Yes, that's a good idea.
I can provide a brew build adding this assertion.

Thanks,
Maxime

Comment 14 Peter Xu 2018-04-20 07:37:16 UTC
Hi,

During debugging the nested device assignment breakage recently I found that the breakage might be closely related to (or even duplicate of) this bug too.  Currently I have posted two fixes already for either QEMU and kernel:

http://lists.gnu.org/archive/html/qemu-devel/2018-04/msg02609.html
https://lkml.org/lkml/2018/4/18/5

Basically they are all about incorrect mapped pages, or missing PSIs.  For this bug, if our above assumption stands, DPDK requested a page translation but it was missing (without correct permission flags set in PTEs).  That sounds quite like the nested problem.

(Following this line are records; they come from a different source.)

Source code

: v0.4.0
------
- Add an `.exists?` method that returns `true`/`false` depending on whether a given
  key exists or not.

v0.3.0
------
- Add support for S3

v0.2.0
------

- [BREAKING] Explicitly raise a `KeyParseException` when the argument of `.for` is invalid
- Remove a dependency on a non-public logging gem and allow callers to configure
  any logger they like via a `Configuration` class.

I'll update in this bug again after everything is clear and settled upstream, then we can see whether those fixes can dissolve this bug too.

Peter

Comment 15 Pei Zhang 2018-06-04 02:47:09 UTC
Update:

Tested with kernel[1] applying above patches Peter mentioned and upstream qemu-kvm[2], still hit crash issue. 


[1] git clone  git://git.app.eng.bos.redhat.com/rhel7.git
[2] git clone git://git.qemu.org/qemu.git

Comment 16 Maxime Coquelin 2018-08-10 09:59:11 UTC
*** Bug 1552978 has been marked as a duplicate of this bug. ***

Comment 17 Maxime Coquelin 2019-05-15 08:38:39 UTC
Hi Sitong,

Please ping me when you have time so that we see if we can reproduce this bug with RHEL 7.7.

Thanks,
Maxime

Comment 18 Sitong Liu 2019-05-16 01:31:29 UTC
(In reply to Maxime Coquelin from comment #17)
> Hi Sitong,
> 
> Please ping me when you have time so that we see if we can reproduce this
> bug with RHEL 7.7.
> 
> Thanks,
> Maxime

Hi Maxime,

Thanks for reminder, I will ping you as soon as possible when test env is available.

Thanks,
Sitong

Comment 19 Pei Zhang 2019-06-06 02:11:53 UTC
Hi Maxime,

This issue can not be reproduced with latest rhel7.7 testing. We tested 80 times nfv live migration with vIOMMU, including (60 with ovs and 20 with pvp), qemu keeps working well.


Versions:
qemu-kvm-rhev-2.12.0-31.el7.x86_64
3.10.0-1053.el7.x86_64
tuned-2.11.0-4.el7.noarch
openvswitch-2.9.0-106.el7fdp.x86_64
dpdk-18.11-4.el7_6.x86_64


Beaker job:
https://beaker.engineering.redhat.com/recipes/6963760#task94252573


Best regards,
Pei

Comment 20 Pei Zhang 2019-06-12 02:00:08 UTC
In our latest several runs, qemu keeps working well during live migration testing with vIOMMU. So this bug can not be reproduced anymore in rhel7.7.

I would prefer to close it as 'CURRENTRELEASE'.

Maxime, feel free to let me know if you have any concerns. Thanks.